Given entries:
-------------------------
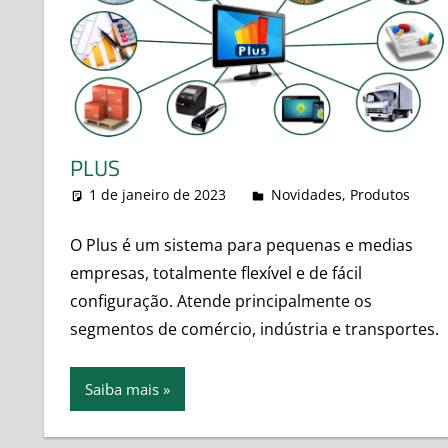
PLUS
1 de janeiro de 2023
leovitor
Novidades
,
Produtos
O Plus é um sistema para pequenas e medias
empresas, totalmente flexível e de fácil
configuração. Atende principalmente os
segmentos de comércio, indústria e transportes.
Saiba mais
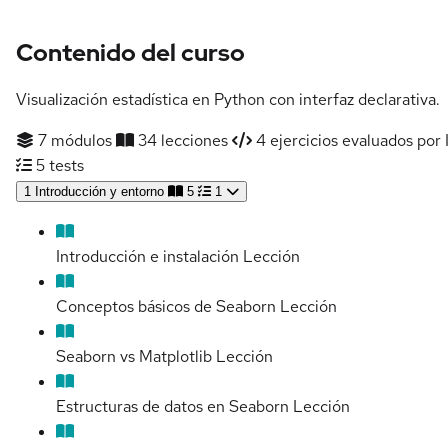
Contenido del curso
Visualización estadística en Python con interfaz declarativa.
7 módulos
34 lecciones
4 ejercicios evaluados por 
5 tests
1
Introducción y entorno
5
1
Introducción e instalación
Lección
Conceptos básicos de Seaborn
Lección
Seaborn vs Matplotlib
Lección
Estructuras de datos en Seaborn
Lección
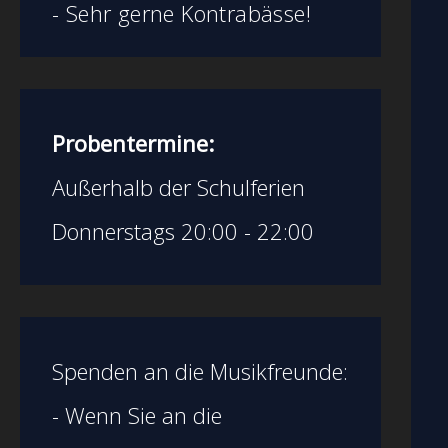
- Sehr gerne Kontrabässe!
Probentermine:
Außerhalb der Schulferien
Donnerstags 20:00 - 22:00
Spenden an die Musikfreunde:
- Wenn Sie an die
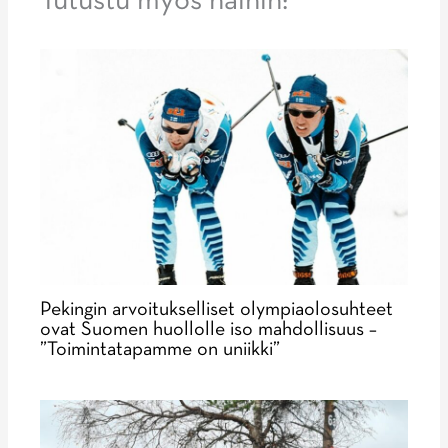
Tutustu myös näihin:
Pekingin arvoitukselliset olympiaolosuhteet
ovat Suomen huollolle iso mahdollisuus –
”Toimintatapamme on uniikki”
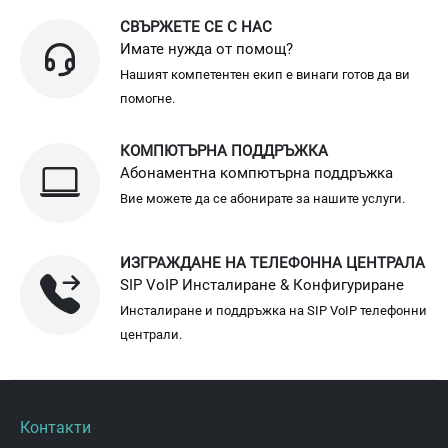
СВЪРЖЕТЕ СЕ С НАС
Имате нужда от помощ?
Нашият компетентен екип е винаги готов да ви
помогне.
КОМПЮТЪРНА ПОДДРЪЖКА
Абонаментна компютърна поддръжка
Вие можете да се абонирате за нашите услуги.
ИЗГРАЖДАНЕ НА ТЕЛЕФОННА ЦЕНТРАЛА
SIP VoIP Инсталиране & Конфигуриране
Инсталиране и поддръжка на SIP VoIP телефонни
централи.
Контакти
-------------------------
What you need to do: Return the material word for word, images omitted.

Response below:
PLUS
1 de janeiro de 2023
leovitor
Novidades
,
Produtos
O Plus é um sistema para pequenas e medias
empresas, totalmente flexível e de fácil
configuração. Atende principalmente os
segmentos de comércio, indústria e transportes.
Saiba mais
Contenido del curso
Visualización estadística en Python con interfaz declarativa.
7 módulos
34 lecciones
4 ejercicios evaluados por 
5 tests
1
Introducción y entorno
5
1
Introducción e instalación
Lección
Conceptos básicos de Seaborn
Lección
Seaborn vs Matplotlib
Lección
Estructuras de datos en Seaborn
Lección
- Sehr gerne Kontrabässe!
Probentermine:
Außerhalb der Schulferien
Donnerstags 20:00 - 22:00
Spenden an die Musikfreunde:
- Wenn Sie an die
Tutustu myös näihin:
Pekingin arvoitukselliset olympiaolosuhteet
ovat Suomen huollolle iso mahdollisuus –
”Toimintatapamme on uniikki”
СВЪРЖЕТЕ СЕ С НАС
Имате нужда от помощ?
Нашият компетентен екип е винаги готов да ви
помогне.
КОМПЮТЪРНА ПОДДРЪЖКА
Абонаментна компютърна поддръжка
Вие можете да се абонирате за нашите услуги.
ИЗГРАЖДАНЕ НА ТЕЛЕФОННА ЦЕНТРАЛА
SIP VoIP Инсталиране & Конфигуриране
Инсталиране и поддръжка на SIP VoIP телефонни
централи.
Контакти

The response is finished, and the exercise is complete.